● **ACTIVITY**
Give back the exact lines of the material below from the one containing "left_click(68, 168)" through the one containing "left_click(114, 328)", and no pictures.

● **GIVEN DATA**
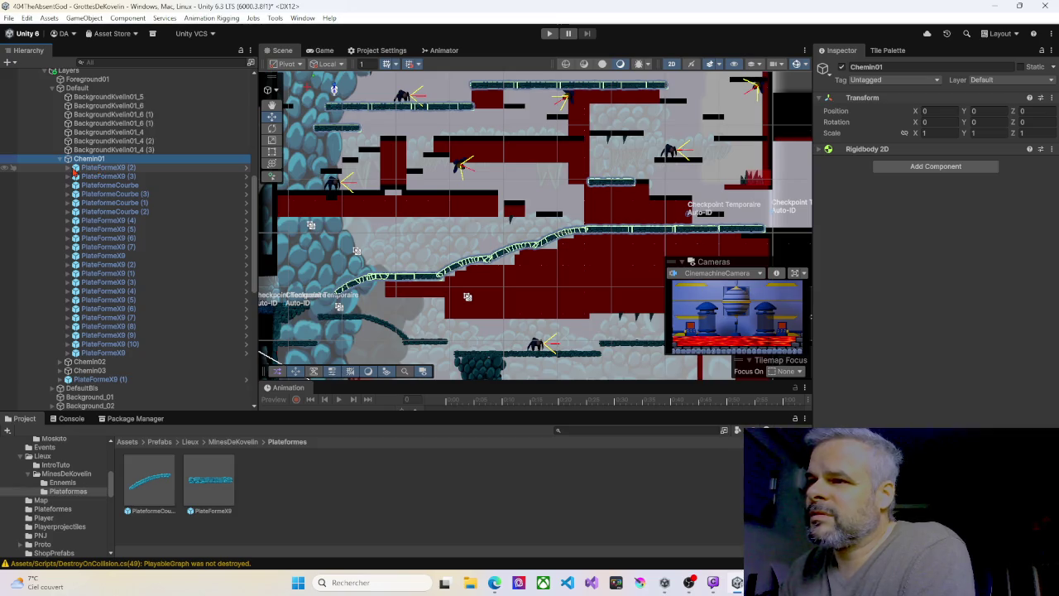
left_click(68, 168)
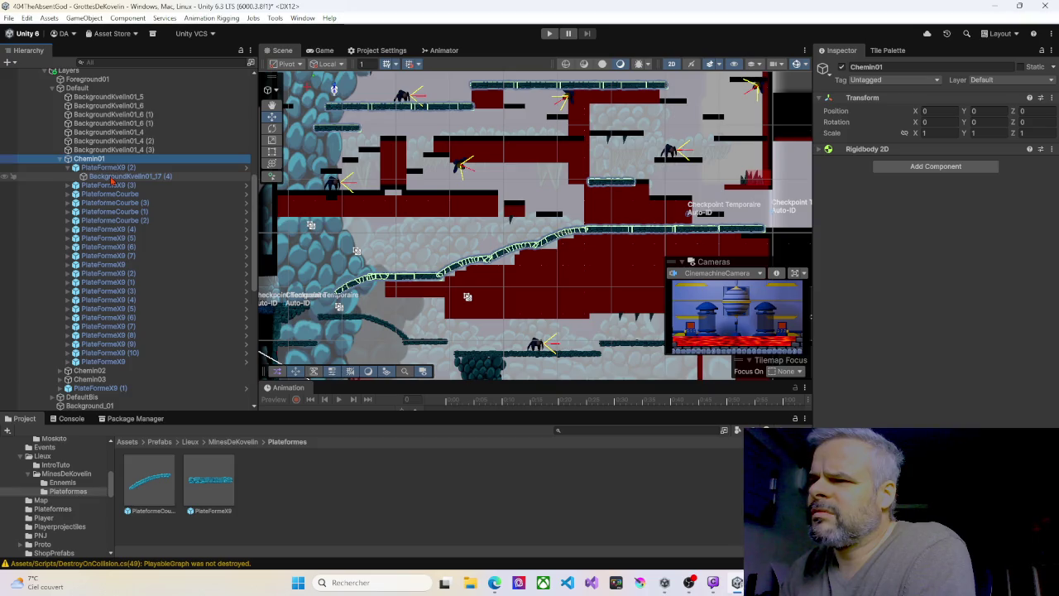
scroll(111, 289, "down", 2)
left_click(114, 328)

...

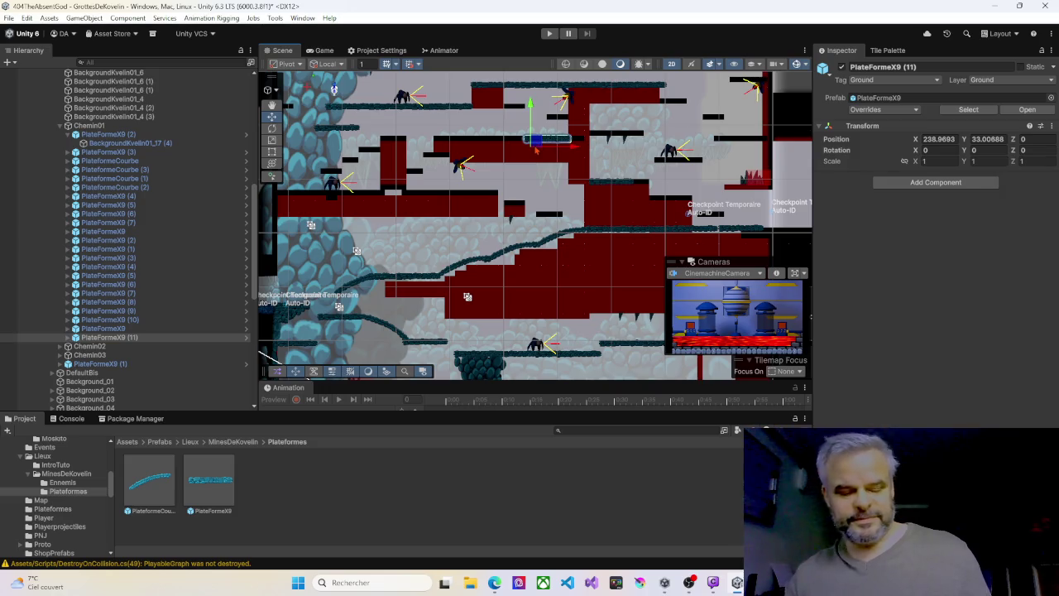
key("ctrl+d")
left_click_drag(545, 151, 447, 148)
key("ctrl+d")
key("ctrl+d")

● **SOLUTION TO THIS EXERCISE**
left_click(68, 168)
scroll(111, 289, "down", 2)
left_click(114, 328)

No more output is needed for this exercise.